July 23, 2015

There’s a curious silence about the odious distortion the Basel Committees' credit-risk-weighted capital requirements produces

Sir, suppose Martin Wolf owned an unrated SME, and Per Kurowski was the CFO of an AAA rated corporation, and both wanted to obtain bank credit for their company. 

Traditionally, naturally, before the Basel Committee’s risk-weighted capital requirements existed, because of clear differences in the perceived credit risk, Per Kurowski would be able to negotiate much more credit, and at much lower interest rates for his AAA rated corporation, when compared to what Martin Wolf could do for his unrated SME.

But now, because regulators decided banks also need to hold more capital when lending to Wolf’s SME than when lending to Kurowski’s AAA corporation, the differences in the amounts of credit obtained and the interest rates charged would be even larger. In other words Wolf’s SME, relative to Kurowski’s AAA, would obtain even less credit, and would need to pay even higher interest rates, than in the absence of these credit risk-weighted capital requirements.

Of course Kurowski does not complain that his AAA rated corporation has access to even more credit at even cheaper rates, and consequentially he himself to larger bonuses.

And of course banks, as a consequence of having to hold little capital and therefore be able to leverage hugely when lending to Kurowski’s AAA rated corporation, do not complain about being able to earn higher risk-adjusted returns on equity when lending to Kurowski’s AAA rated corporation. In fact obtaining the highest risk adjusted returns on equity for what is perceived as safe, sounds like a banker’s dream come true.

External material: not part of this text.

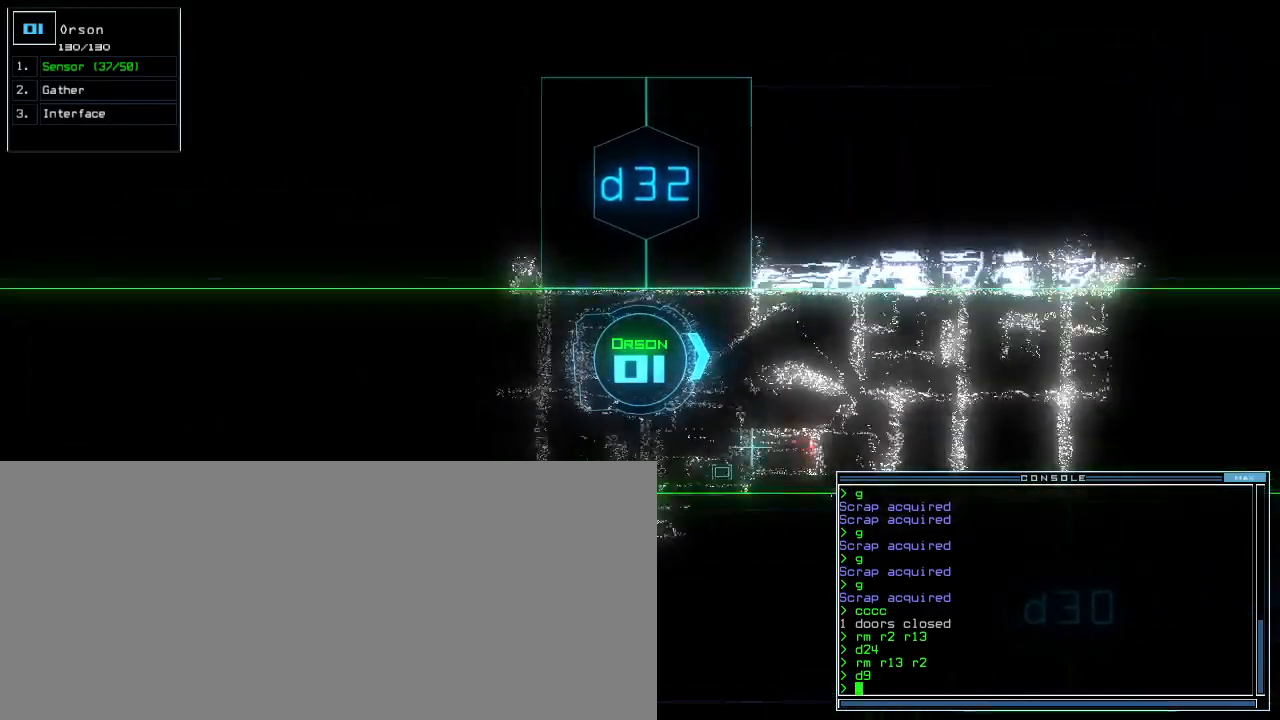
Gameplay with keyboard; each line is a JSON object with the keys held at the frame after it. "events" lists presses ("down") and releases ("up") of ".", "0", "1", "2", "3", "4", "5", "6", "7", "8", "9", "a", "b", "backspace", "c", "caps_lock", "comma", "ctrl_l", "ctrl_r", "d", "down", "e", "equals", "escape", "f", "f5", "g", "h", "i", "j", "k", "l", "left", "m", "minus", "n", "o", "p", "q", "quote", "r", "return", "right", "s", "semicolon", "shift_l", "shift_r", "space", "t", "tab", "tilde", "u", "up", "v", "w", "x", "y" and "z" between this image and that frame as [ms after this image, input, new state], when the widget could be followed in between. No other keys are recorded. Mouse input is not recorded.
{"keys": ["up"], "events": [[400, "right", "down"], [450, "right", "up"]]}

But Martin Wolf should of course be furious that bank regulators deny his SME fair access to bank credit.

And of course anyone who calls himself a progressive should be furious against this odious regulatory discrimination that denies fair access to the opportunity of bank credit to those who already find it hard enough to obtain bank credit. That clearly promotes inequality.

And of course anyone who calls himself a free markets defender should be furious about this odious regulatory distortion of the allocation of bank credit to the real economy.

But curiously, Martin Wolf as a journalist, FT, progressives and free market defendants, they all keep mum about it. Is it not a strange world?